Making a comeback

Apparently, cassette tapes are making a comeback.

Some things should never make a comeback.

The Talbot Horizon.


 The mullet haircut.


And cassette tapes. 

None of these should make a comeback.

Unless you enjoy the hiss that even the Dolby switch can’t take away. Then there was the squiggling sound that your favourite album would make as it snagged and wrapped itself around the motor wheel.

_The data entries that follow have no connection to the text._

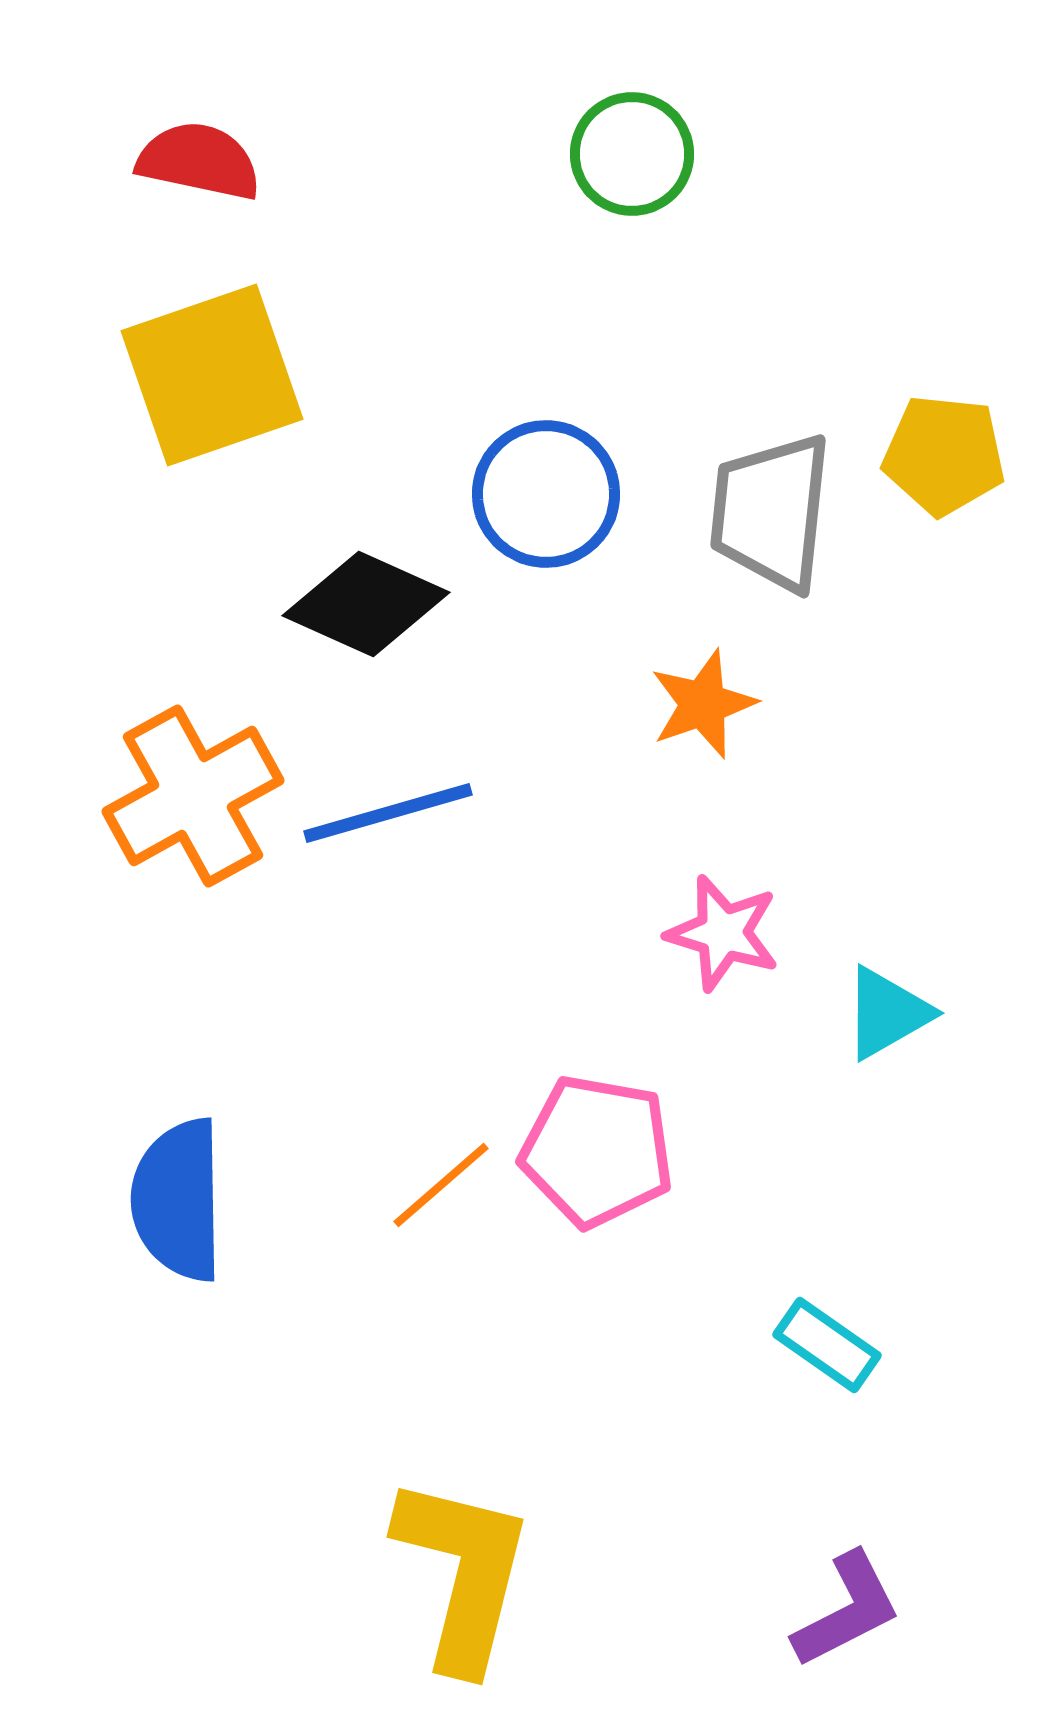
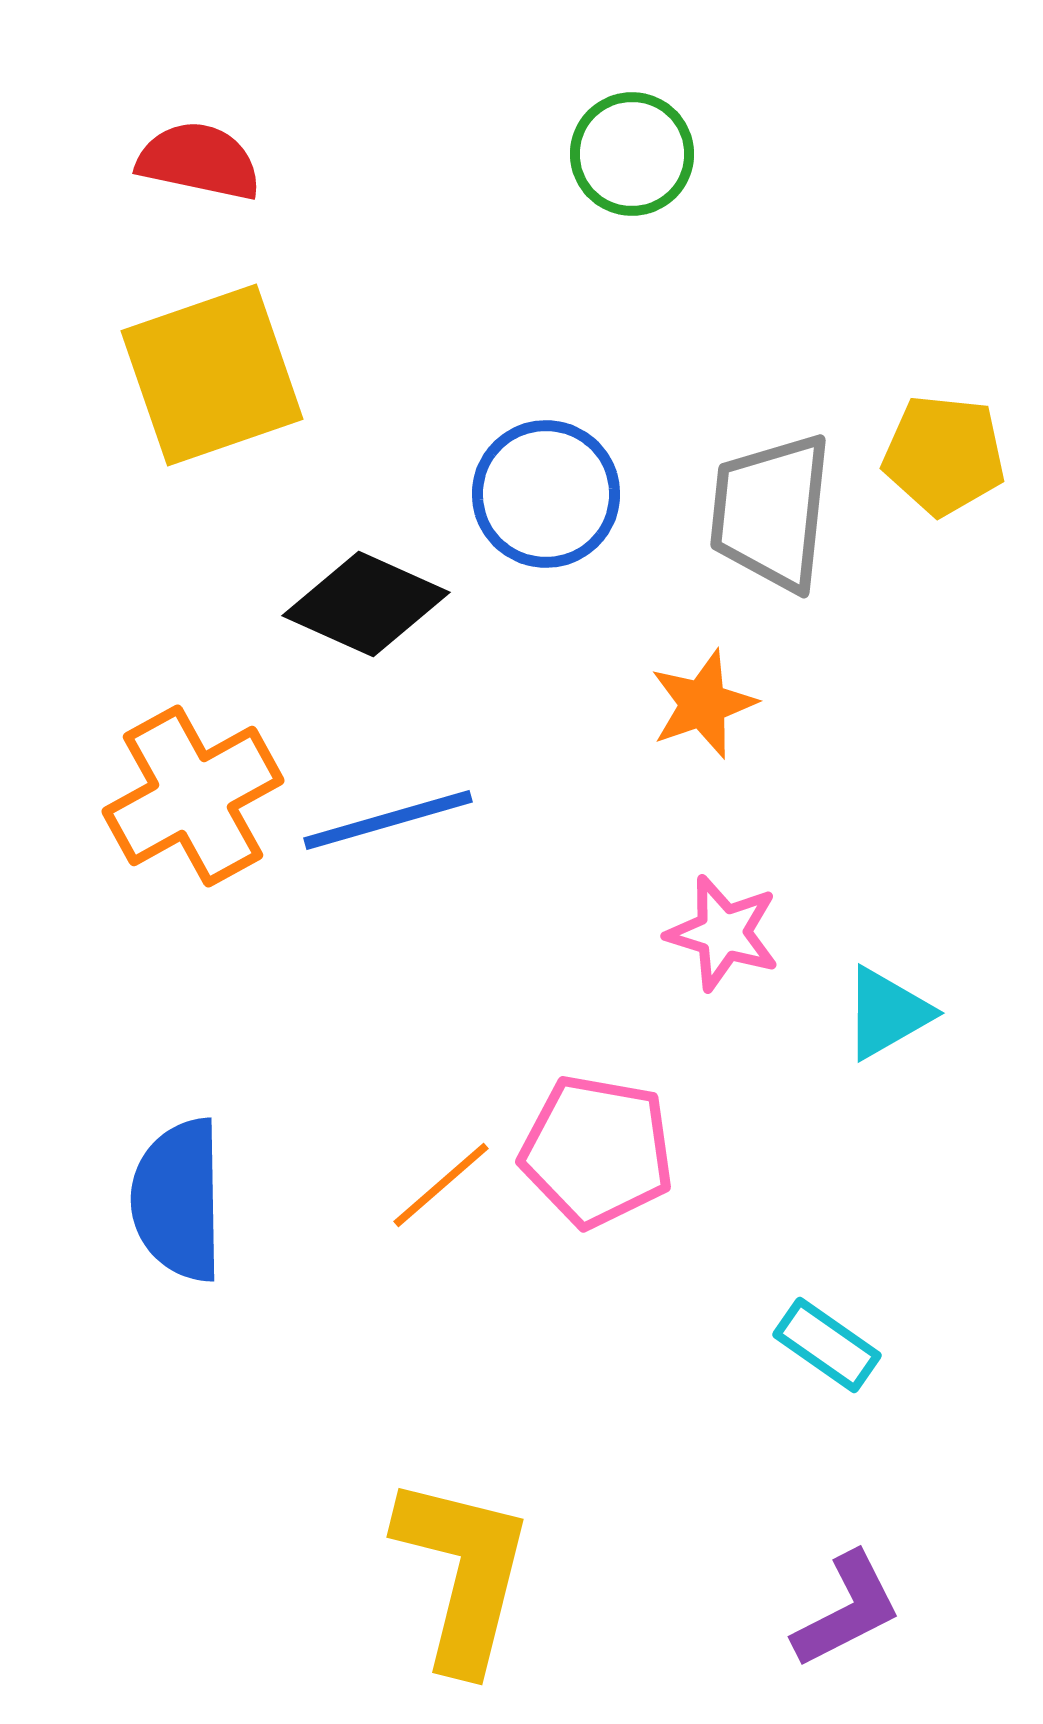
blue line: moved 7 px down
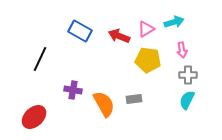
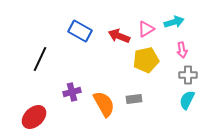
yellow pentagon: moved 2 px left; rotated 20 degrees counterclockwise
purple cross: moved 1 px left, 2 px down; rotated 24 degrees counterclockwise
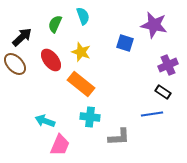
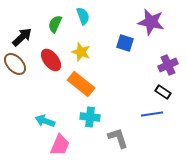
purple star: moved 3 px left, 3 px up
gray L-shape: moved 1 px left, 1 px down; rotated 105 degrees counterclockwise
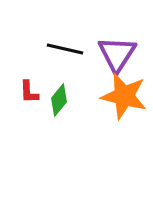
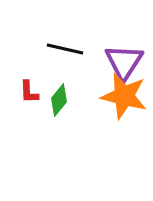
purple triangle: moved 7 px right, 8 px down
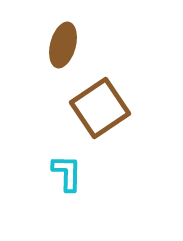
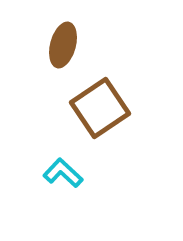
cyan L-shape: moved 4 px left; rotated 48 degrees counterclockwise
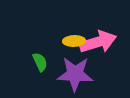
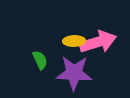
green semicircle: moved 2 px up
purple star: moved 1 px left, 1 px up
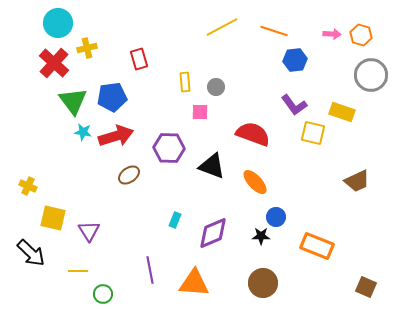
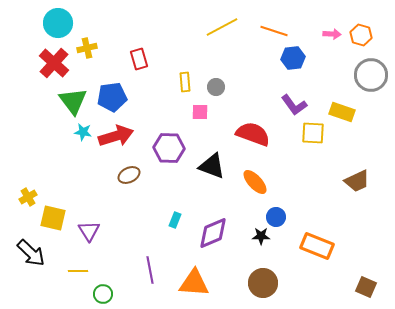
blue hexagon at (295, 60): moved 2 px left, 2 px up
yellow square at (313, 133): rotated 10 degrees counterclockwise
brown ellipse at (129, 175): rotated 10 degrees clockwise
yellow cross at (28, 186): moved 11 px down; rotated 36 degrees clockwise
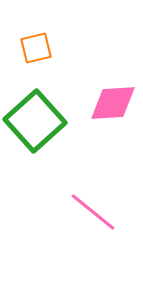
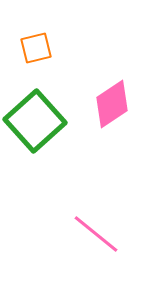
pink diamond: moved 1 px left, 1 px down; rotated 30 degrees counterclockwise
pink line: moved 3 px right, 22 px down
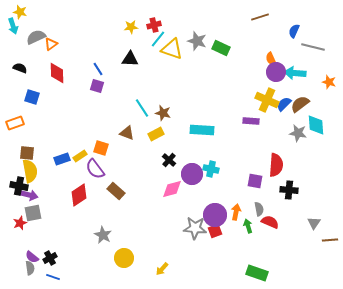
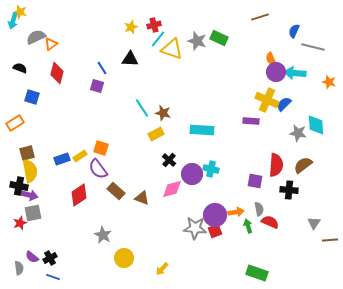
cyan arrow at (13, 26): moved 5 px up; rotated 35 degrees clockwise
yellow star at (131, 27): rotated 16 degrees counterclockwise
green rectangle at (221, 48): moved 2 px left, 10 px up
blue line at (98, 69): moved 4 px right, 1 px up
red diamond at (57, 73): rotated 15 degrees clockwise
brown semicircle at (300, 104): moved 3 px right, 61 px down
orange rectangle at (15, 123): rotated 12 degrees counterclockwise
brown triangle at (127, 133): moved 15 px right, 65 px down
brown square at (27, 153): rotated 21 degrees counterclockwise
purple semicircle at (95, 169): moved 3 px right
orange arrow at (236, 212): rotated 70 degrees clockwise
gray semicircle at (30, 268): moved 11 px left
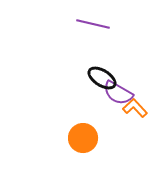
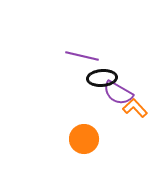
purple line: moved 11 px left, 32 px down
black ellipse: rotated 36 degrees counterclockwise
orange circle: moved 1 px right, 1 px down
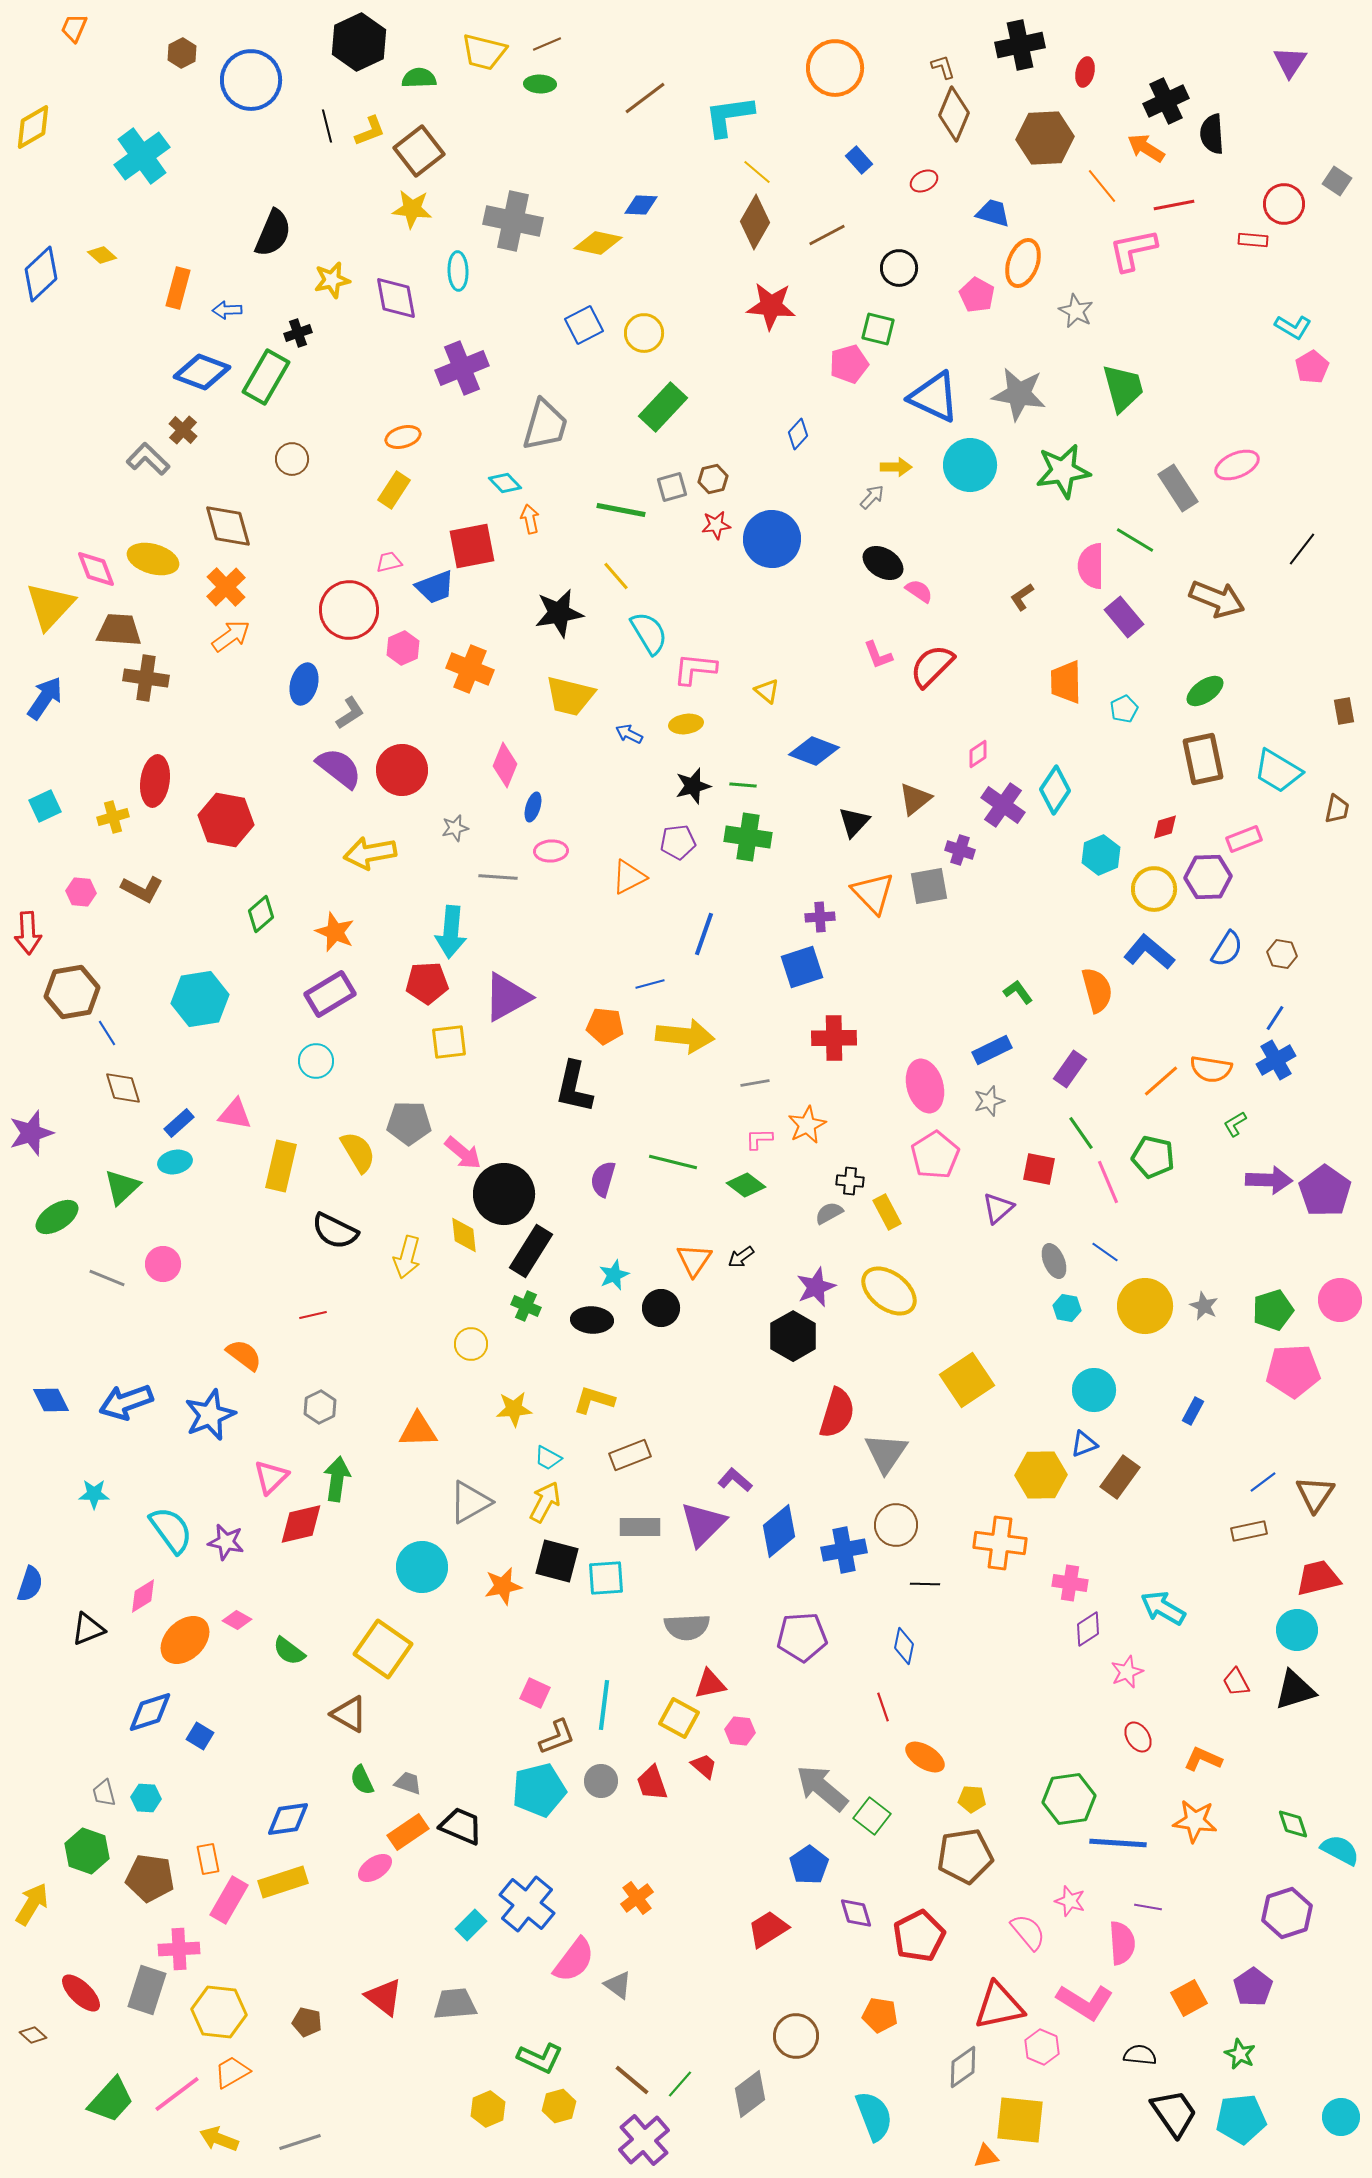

The Rushtons got an Echo Dot at Christmas. We’re among the 26% of adults who own voice activated speakers, and among the 94% who listen to live radio on it. My wife can listen to stations from her home town in Kenya, or our local stations, depending on the mood. I can listen to what I want… to listen to Get Carter Productions ads being played on the big national stations, or some comedy on Radio 4.  Sophia, who turned 2 in March, now asks Alexa for “Knock Knock” jokes and to listen to Cbeebies Radio. I can’t think of a use for a cassette machine that my Echo Dot or Mobile Phone hasn’t got covered. Now we’ve got one in the kitchen too! We are not alone in the choices we’re making. https://www.theguardian.com/tv-and-radio/2019/aug/01/britons-turning-to-commercial-radio-in-place-of-bbc

Radio has changed and is changing.

The audio landscape is vibrant, fast moving and exciting and throwing up all sorts of opportunities for advertisers. If you wanted to aim an ad for delivery to ME, people of my age, my income, and in my postcode, you can do that! And the delivery is accountable, deliverable and measurable.

Radio isn’t a new way of advertising to people. Radio is a tried, tested and hugely successful advertising medium and if you’re not using it as a major part of your advertising strategy (to quote Angus Deayton) you’re a bit of a clot.